Typescript wrapping function with generic type

Solution 1:

The wrapper function is expected to take in a function and return a function of the exact same type signature.

Typescript has no way of knowing how many arguments the passed function takes or what it returns and your function implicitly assumes that it takes 0 arguments (except this) and returns void.

There isn't a nice way to save function signatures in typescript at the moment. However there is a new proposal for later versions that may fix this: https://github.com/Microsoft/TypeScript/issues/5453

For now you can make a generic wrapper that looks something like this.

function wrapper<T extends (...args:any[])=>any>(func: T): T {
  return <T>((...args:any[]) => {
        console.log('Wrapped Function');
        return func(...args);
    });
}

With the proposal for Variadic types this function could be written like this

function wrapper<...TArgs,TRet>(func:(...args:...TARGS)=>TRet) {
    return (...args:...TARGS) => {
        console.log("Wrapped function");
        return func(...args);
    }
}

Note the main difference here is that there is no cast the above solution had to tell the compiler that the return variable was the same type as the input variable. However with variadic types the arguments themselves can be typed generically. (Note variadic types are not currently in typescript and when the do get included it is fully possible that the above code has syntax errors)

Update for TypeScript 4.3 release: with implemented proposal working code for wrapper will look like

type InferArgs<T> = T extends (...t: [...infer Arg]) => any ? Arg : never;
type InferReturn<T> = T extends (...t: [...infer Arg]) => infer Res ? Res : never;

function getWrapper<TFunc extends (...args: any[]) => any>(func: TFunc)
    : (...args: InferArguments<TFunc>) => InferReturn<TFunc> {

    return (...args: InferArguments<TFunc>) => {
        // something before

        try {
            return func(...args);
        } finally {

            // something after;
        }
    };
}

Some short but helpful info regarding usage of Variadic Tuples with examples can be found here: https://fettblog.eu/variadic-tuple-types-preview/.

Solution 2:

Here's an alternative that preserves the argument and returns types of the inner function without depending on variadic types.
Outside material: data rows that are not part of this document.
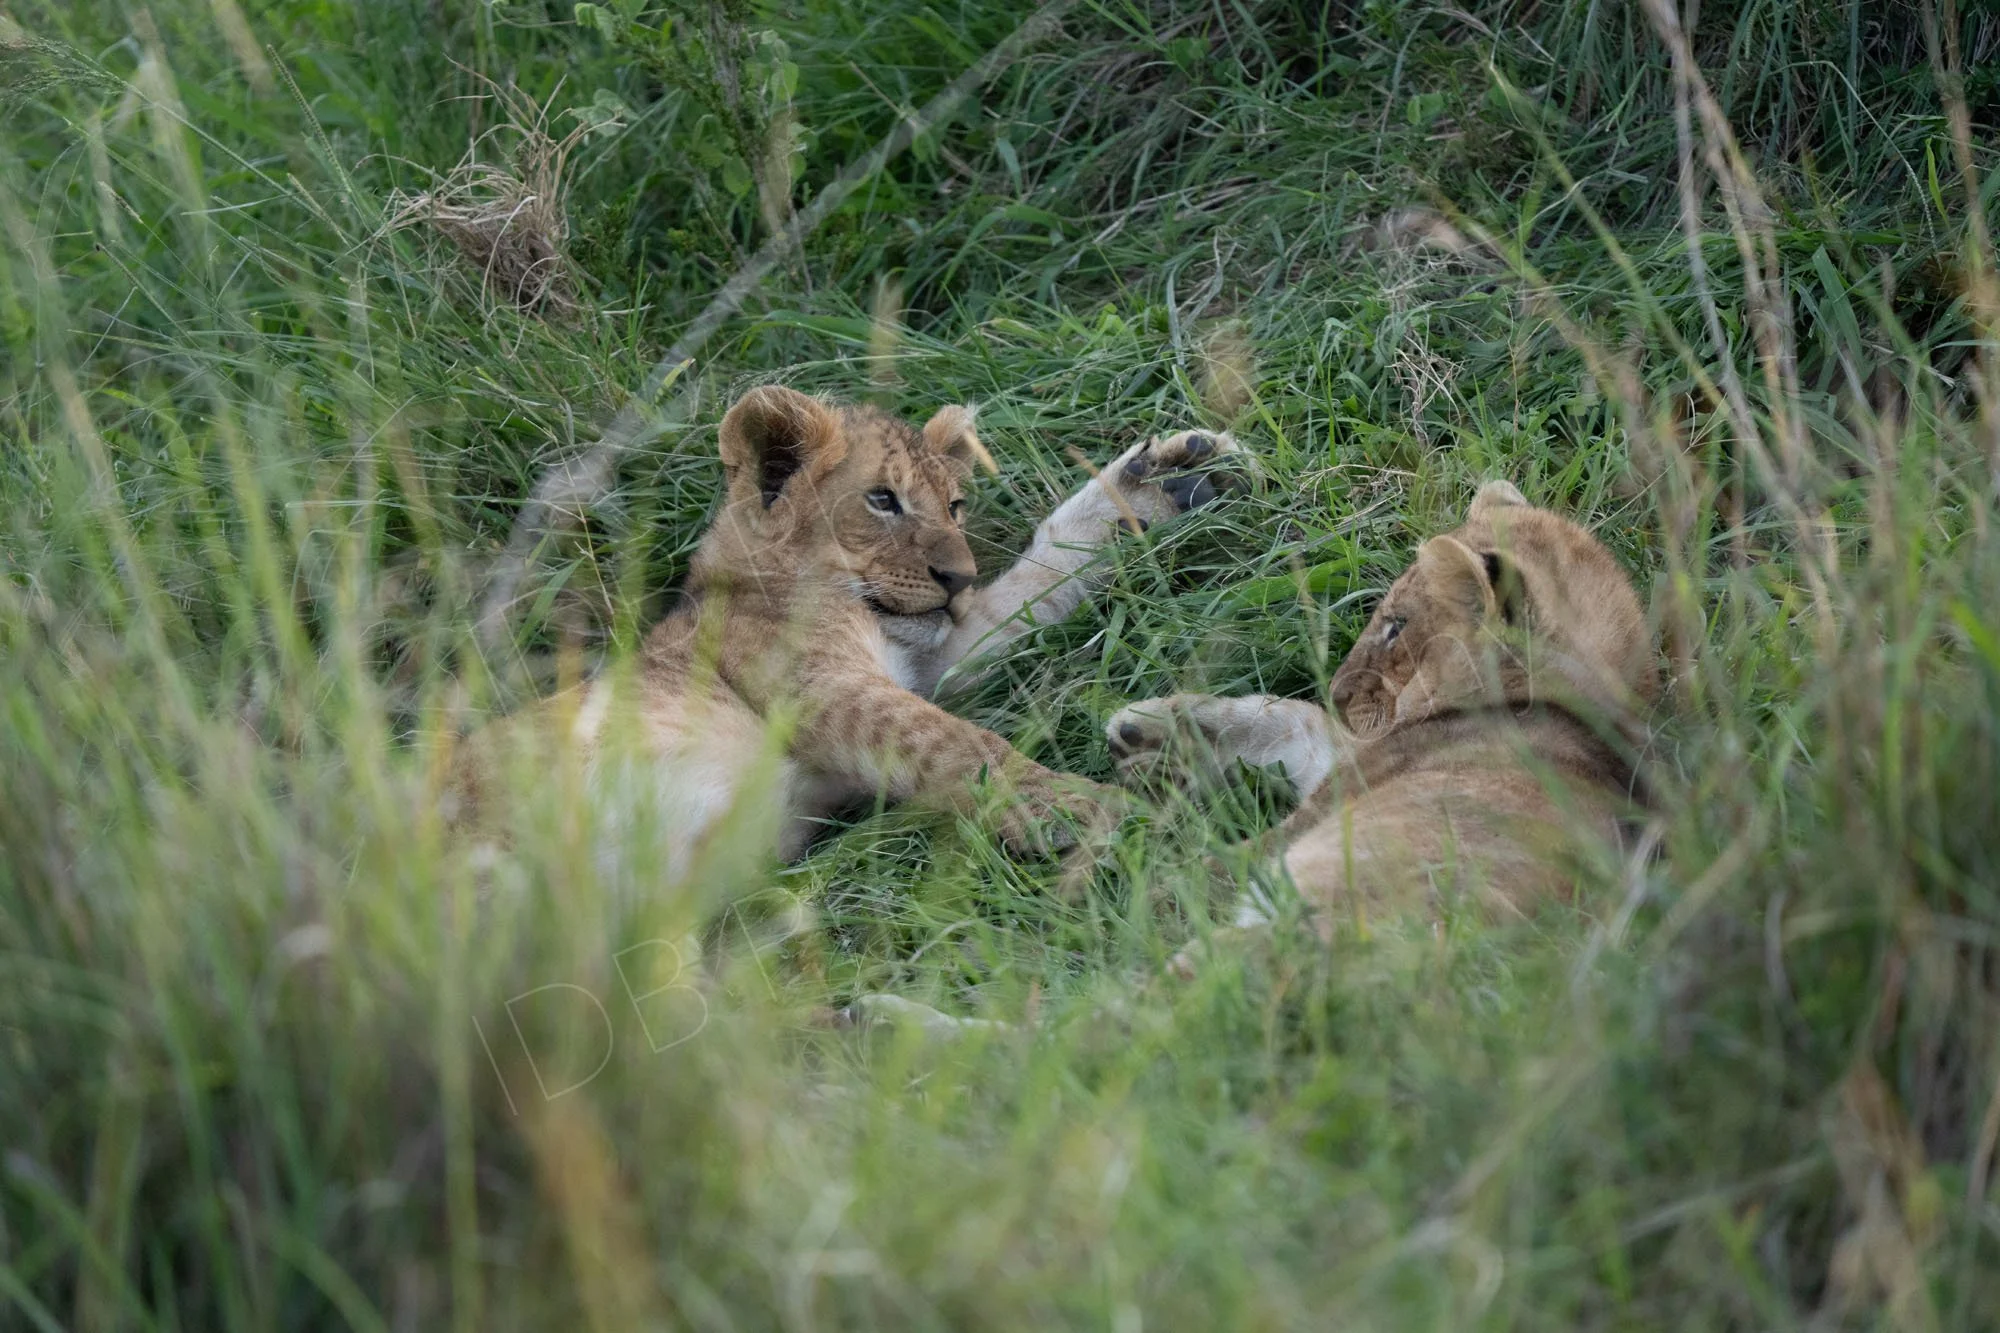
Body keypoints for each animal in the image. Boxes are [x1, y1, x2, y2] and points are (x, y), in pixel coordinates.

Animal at [470, 385, 1243, 882]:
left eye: (954, 505)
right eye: (881, 500)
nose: (957, 578)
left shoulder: (926, 654)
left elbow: (1032, 587)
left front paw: (1161, 481)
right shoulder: (819, 684)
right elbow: (960, 744)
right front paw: (1090, 809)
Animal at [1105, 480, 1657, 948]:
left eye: (1396, 627)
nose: (1336, 690)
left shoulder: (1330, 803)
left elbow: (1209, 870)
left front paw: (1123, 895)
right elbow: (1286, 716)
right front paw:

function x(message: string): void {
    console.log(`inner ${message}`);
}

export function wrapper<Args extends any[], Return>(
    operation: (...operationParameters: Args) => Return, 
    ...parameters: Args
): Return {
    console.log(`outer `);

    return operation(...parameters);
}

x("abc");
wrapper(x, "xyz");

// output:
//
// inner abc
// outer
// inner xyz

When wrapper is called with x, the TS compiler infers its type as function wrapper<[string], void>(operation: (operationParameters_0: string) => void, parameters_0: string): void.

If you try to call wrapper(x, 123), it fails with beautiful type safety: Argument of type '123' is not assignable to parameter of type 'string'.